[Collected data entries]
┌──

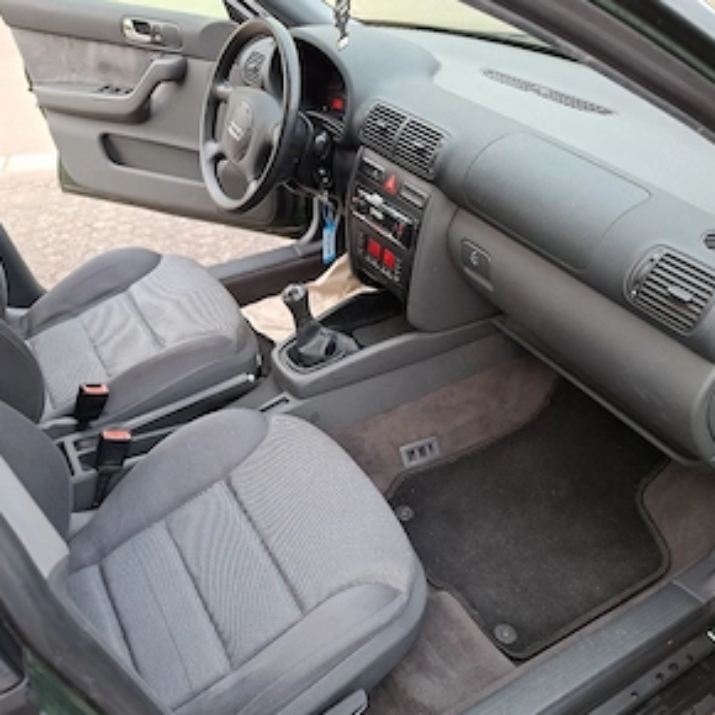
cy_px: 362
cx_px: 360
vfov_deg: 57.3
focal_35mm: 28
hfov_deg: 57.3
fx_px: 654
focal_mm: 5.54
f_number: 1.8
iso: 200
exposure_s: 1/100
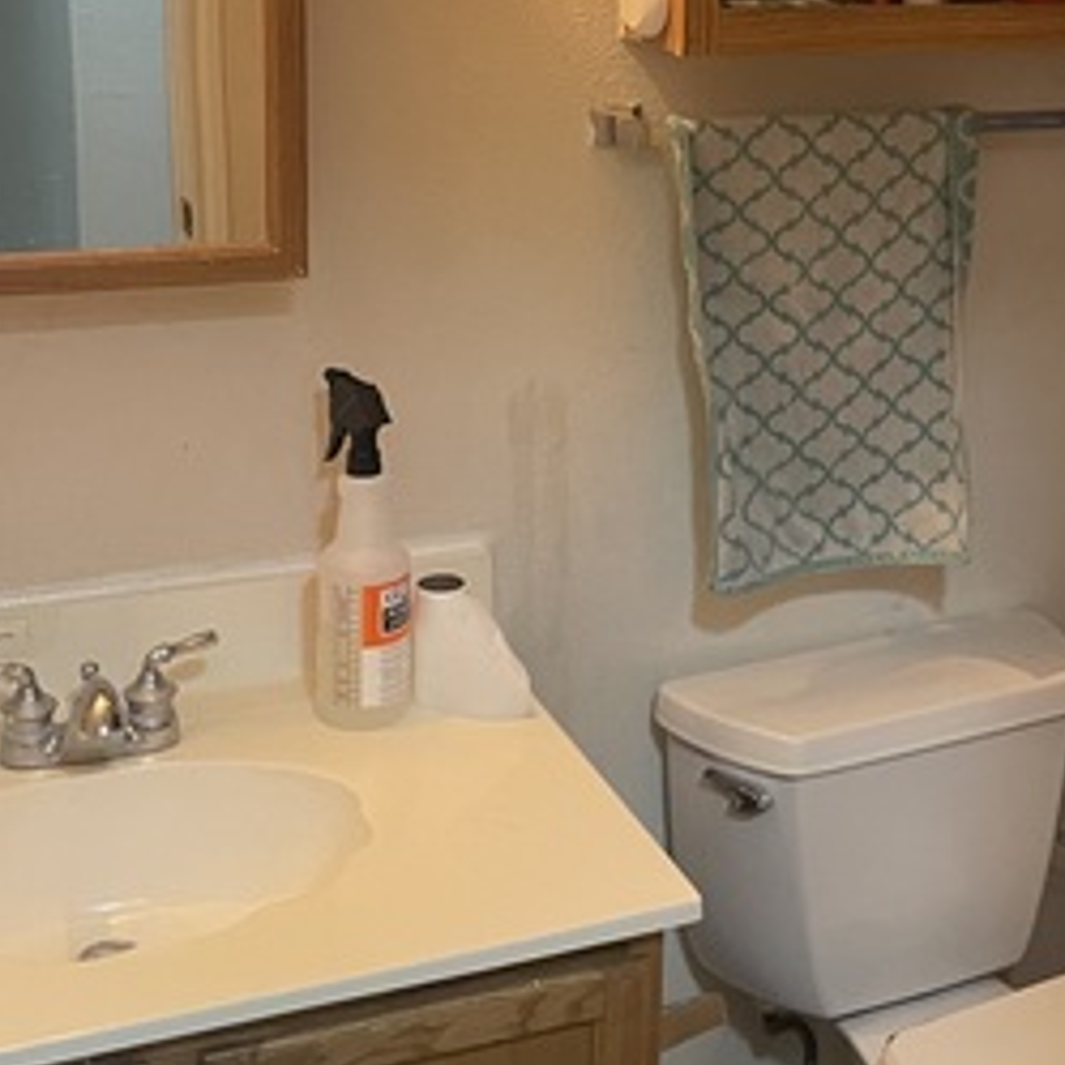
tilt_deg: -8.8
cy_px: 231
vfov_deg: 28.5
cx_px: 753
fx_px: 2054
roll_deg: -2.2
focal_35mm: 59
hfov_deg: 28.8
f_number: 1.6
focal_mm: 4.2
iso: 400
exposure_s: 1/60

└──
┌──

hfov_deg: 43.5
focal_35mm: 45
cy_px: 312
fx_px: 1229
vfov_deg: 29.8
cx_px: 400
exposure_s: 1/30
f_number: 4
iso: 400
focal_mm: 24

└──

Assigned task »
Within these entries, output exactly the lines starting at the one with "exposure_s: 1/100" and finishing at the one with "exposure_s: 1/60". Leave pictures out of the output.

Response area »
exposure_s: 1/100
tilt_deg: -8.8
cy_px: 231
vfov_deg: 28.5
cx_px: 753
fx_px: 2054
roll_deg: -2.2
focal_35mm: 59
hfov_deg: 28.8
f_number: 1.6
focal_mm: 4.2
iso: 400
exposure_s: 1/60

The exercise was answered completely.